I would like to have some kind of time frame when the baby will be born... the mare is eating normally, drinking normally, and had very slight bouts of loose stool at times, biting at her sides, carrying her tail off to the side constantly, stomping, no rolling, nothing violent, just kicking ... 

I LOVE this mare, we have bonded very tightly. In fact when I got off her a month ago (didn't know she was pregnant) to walk by some water. (She doesn't like water) I twisted my ankle. My daughter came to get her so that I could limp home and she refused pulling against the bridal to stay with me and walk along side me... I do not want anything to happen to this mare. And I do not have any horse breeding experience....


----------



## BrokenWings (Jun 15, 2009)

I don't have much in the way of breeding experience myself, but have seen some mares go through the process at the farm where I board.
Runny stoool, and slight leakage (plug) are signs that the baby is coming for sure. The problem is the plug can come out and baby can still be days away. If she is eating and drinking and seems mostly normal, I'd just let her be and let nature take it's course. Keep her walking (in humans they say that makes the baby come faster) and keep her comfy as possible, Good luck, please update!


----------



## reining girl (Jan 30, 2009)

It sounds like she is close to foaling, but im not a breeder either so im no expert. The ranch i work at, one of there mares was bagged up but that was it, so they thought it would be a little while longer, well moday morning when i went out into the pasture to feed her running along side of her was this super cute little bay colt. So you just never know. But it sounds to me like she is getting close, but i could be wrong.


----------



## FGRanch (Feb 9, 2008)

Definatly sounds like she is getting close? Is there still lots of foal movement? If there is I wouldn't be concerned. If the movement has stopped or decreased drastically then I would be concerend and call the vet out.


----------



## AlmagroN (Jul 19, 2009)

she definately sounds close. what you want to watch for is "waxing" this is where the colostrum from the milk builds up on the ends of the teets. it looks like little balls of wax. this can build up and fall off many times, but as soon as this is happening, you should have a foal within 48hours. our mare usually waxes the day of. watch for signs of labor- pacing, looking at her belly, getting up and laying down, laying against the walls, etc. 

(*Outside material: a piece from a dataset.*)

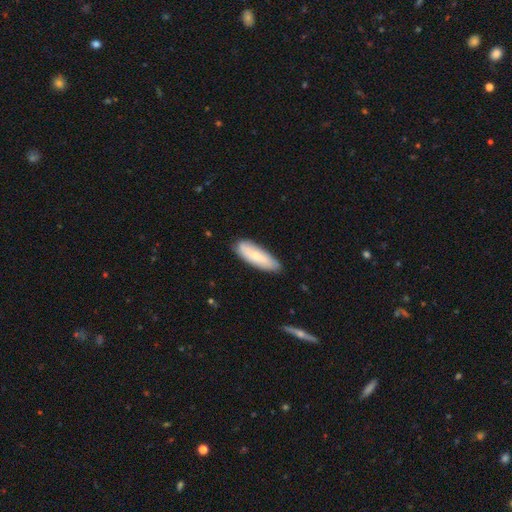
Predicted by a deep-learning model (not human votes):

im not sure how close you are, but most mares like to foal in private when no one else is around, and usually in the middle of the night. our mare has been with us for years and will foal with us in the barn. you can periodically check on her all night if you wish to catch her in labor.

if you think shes going into labor (waxing, and other signs) tie up her tail with something like an ace bandage, this is more cleanly for her and the foal, and its easier. 

if you witness the labor, leave her to it herself. most mares can handle just fine and dont need anyones help. DONT pull the foal out when it starts to come, it can really damage the mare. ive seen so many people make this mistake. 

after the foal is out, break the sac open and rub the foal with a CLEAN unscented towel (put it in the washer but dont use any detergent or anything) and rub the foal with it. make sure its breathing (if not, call your vet) and then step back. your mare will want to talk to her baby. this is SO IMPORTANT. DONT DISRUPT THEM, this is their time to bond and for your foal to know that is its mother. 

after the mare gets up tie the afterbirth in a knot so she doesnt step on it. dont pull it out. she will push it out on her own. save it in a bucket after she does to show your vet to make sure everything came out. 

within an hour your baby should stand and try to feed. if it cant get up call your vet. if you have time, before she goes into labor bed her in a lot of straw and bank the sides up on the walls. is you have a stall that has access to a paddock, leave the door open for her, she may want to foal outside.

have a shotglass and some benadine, dip the stump of the umbilical chord on the foal in it every couple hours or so. this can be quite a task!

thats about all i can tell you... good luck


----------



## smrobs (Jul 30, 2008)

Yay, congrats on joining the horse forum baby boom!! And welcome to the forum.  I am a long way from an expert on foaling but I have learned a lot in just the last few weeks from my own experience and from the experiences of others here. A mare can fool you and you believe that "OMG, tonight is gonna be the night." Then nothing happens. She'll have it when she's ready and it doesn't sound too far off from the sound of things. She will probably have it within a week but sometimes it is hard to tell. With her being so old, how is her body condition? If she is in good shape, then she should probably be fine. However, if she is in kinda poor condition (being a rescue) you might want to keep a close eye on her and have the vet on standby just in case. Wishing all the best to you and your girl!! We would all love to have pix when she has it.


----------



## FGRanch (Feb 9, 2008)

Yes pictures for sure!


----------



## CheyAut (Nov 26, 2008)

Not all mares wax, so dont' think that just because she doesn't have wax, it won't be now 

Really, it's hard to say when she'll go. She does sound very close, but how close? Could be tonight, could be next week!  The joys of foaling out mares


----------



## Shalani (Jul 16, 2009)

Arabian4ever said:


> Hello everyone,
> 
> I will have many questions and will provide all of the information that I have. I rescued a 20 year old Quarter Arab mare 3.5 months ago. She was left out to pasture, and appeared to have a hay belly or possibly worms. I specifically asked if she was pregnant as I have horse experience, but DEFINITELY not breeding experience, and was told no she is just out of shape, and has a hay belly. I was told she was not pregnant, and that she had never been bred.
> 
> ...


It sounds like she is very close . Do you have a small grassy yard you can keep her in at night ( weather proving) or a stable ( with clean straw)?
Its best you start checking on her at night between 10pm and 4am most mares foal in that time & most mares are fine doing it themselves but given her age she should be monitered .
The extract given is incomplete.